_To do_.
Read the records and gather each line that includes "Unna".

_Provided data_.

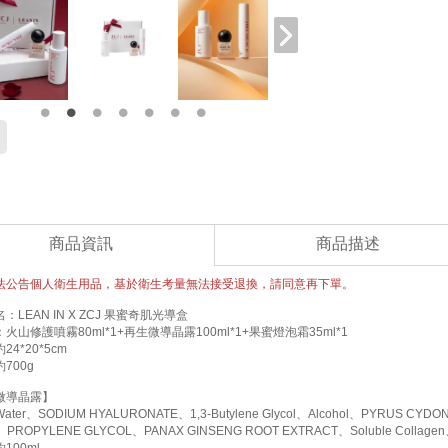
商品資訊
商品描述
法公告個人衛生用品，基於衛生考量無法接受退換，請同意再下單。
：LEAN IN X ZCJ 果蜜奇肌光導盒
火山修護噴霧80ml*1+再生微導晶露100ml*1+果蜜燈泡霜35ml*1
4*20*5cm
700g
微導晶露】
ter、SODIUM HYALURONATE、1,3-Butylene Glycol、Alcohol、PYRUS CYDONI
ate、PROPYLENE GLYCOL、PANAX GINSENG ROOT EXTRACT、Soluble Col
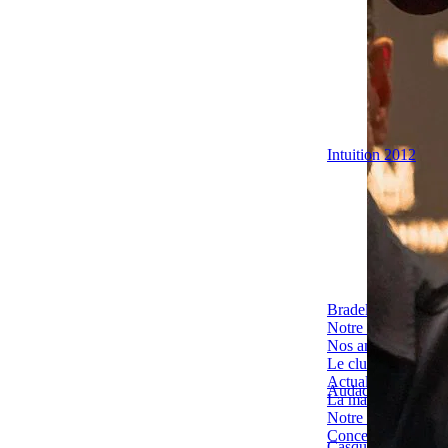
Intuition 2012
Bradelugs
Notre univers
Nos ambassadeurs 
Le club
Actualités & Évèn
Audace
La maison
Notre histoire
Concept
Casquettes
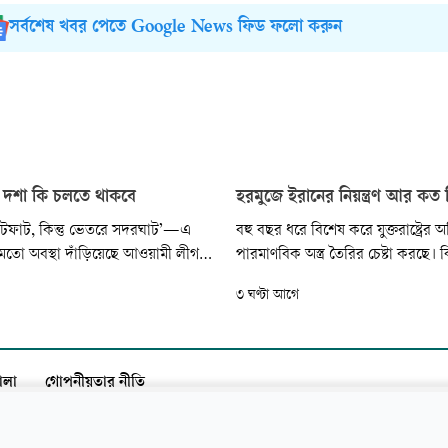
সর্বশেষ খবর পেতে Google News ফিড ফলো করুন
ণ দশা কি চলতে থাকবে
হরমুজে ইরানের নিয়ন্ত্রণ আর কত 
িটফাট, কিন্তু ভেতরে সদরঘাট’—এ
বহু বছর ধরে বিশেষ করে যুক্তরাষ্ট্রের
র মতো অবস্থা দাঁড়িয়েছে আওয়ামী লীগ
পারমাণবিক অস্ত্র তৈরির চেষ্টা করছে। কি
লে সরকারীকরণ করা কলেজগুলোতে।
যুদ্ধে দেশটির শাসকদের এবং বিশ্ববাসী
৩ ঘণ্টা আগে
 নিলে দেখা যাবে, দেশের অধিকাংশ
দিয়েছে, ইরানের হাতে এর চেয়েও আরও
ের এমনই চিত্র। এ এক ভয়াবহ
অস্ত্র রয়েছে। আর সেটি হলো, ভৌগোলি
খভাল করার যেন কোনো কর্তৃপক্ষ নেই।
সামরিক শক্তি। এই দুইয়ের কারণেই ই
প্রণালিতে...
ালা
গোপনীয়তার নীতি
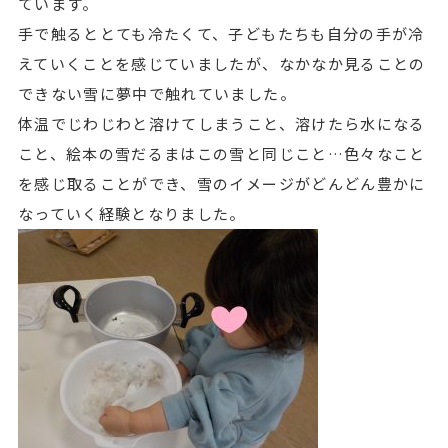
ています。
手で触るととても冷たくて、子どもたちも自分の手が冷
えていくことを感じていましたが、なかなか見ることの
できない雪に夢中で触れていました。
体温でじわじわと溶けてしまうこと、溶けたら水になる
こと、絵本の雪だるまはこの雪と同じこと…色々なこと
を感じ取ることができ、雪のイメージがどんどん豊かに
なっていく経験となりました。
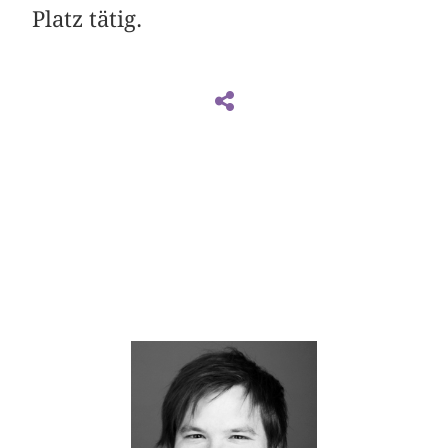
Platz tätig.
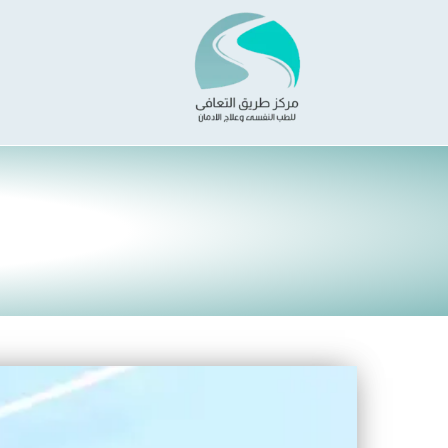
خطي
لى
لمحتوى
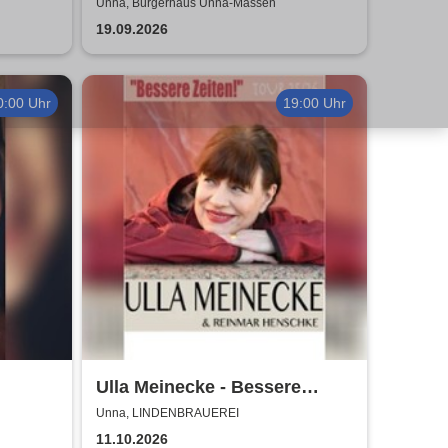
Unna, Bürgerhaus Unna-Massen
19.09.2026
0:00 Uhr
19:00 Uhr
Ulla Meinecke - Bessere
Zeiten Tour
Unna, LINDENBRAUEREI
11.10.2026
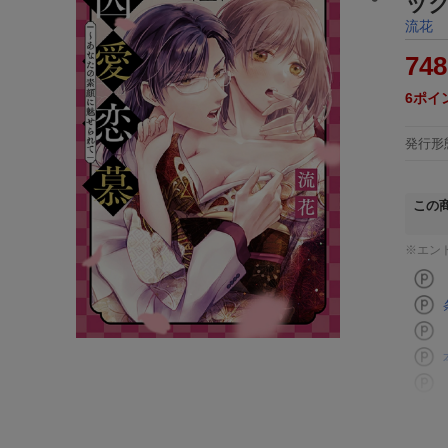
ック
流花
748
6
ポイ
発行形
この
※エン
==
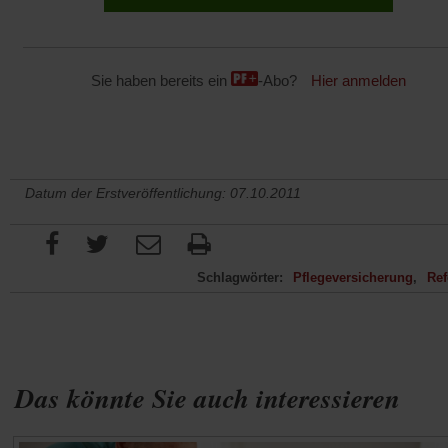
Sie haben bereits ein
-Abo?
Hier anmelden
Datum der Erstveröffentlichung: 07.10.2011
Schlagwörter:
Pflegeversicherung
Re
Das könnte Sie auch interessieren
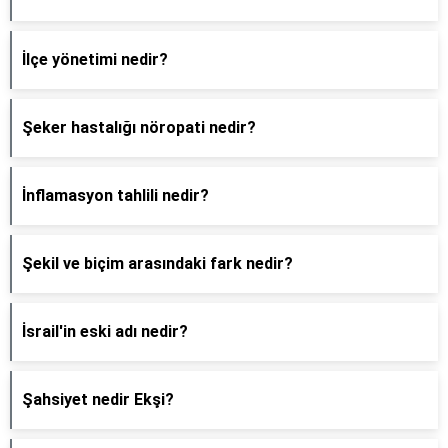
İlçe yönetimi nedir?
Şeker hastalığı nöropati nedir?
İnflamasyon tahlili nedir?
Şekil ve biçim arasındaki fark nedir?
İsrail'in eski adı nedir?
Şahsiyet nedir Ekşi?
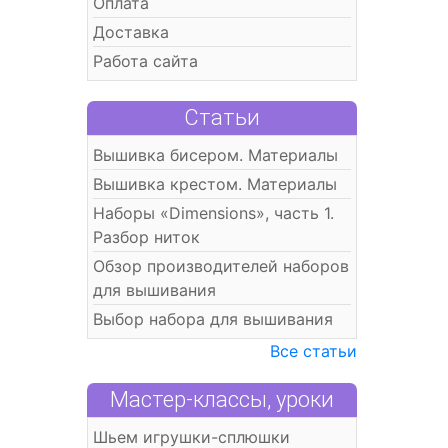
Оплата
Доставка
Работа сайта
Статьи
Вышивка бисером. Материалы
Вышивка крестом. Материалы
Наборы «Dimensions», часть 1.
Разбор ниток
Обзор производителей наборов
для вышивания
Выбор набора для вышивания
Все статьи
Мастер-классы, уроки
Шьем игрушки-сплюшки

_Your response_.
Unna, Bürgerhaus Unna-Massen
Unna, LINDENBRAUEREI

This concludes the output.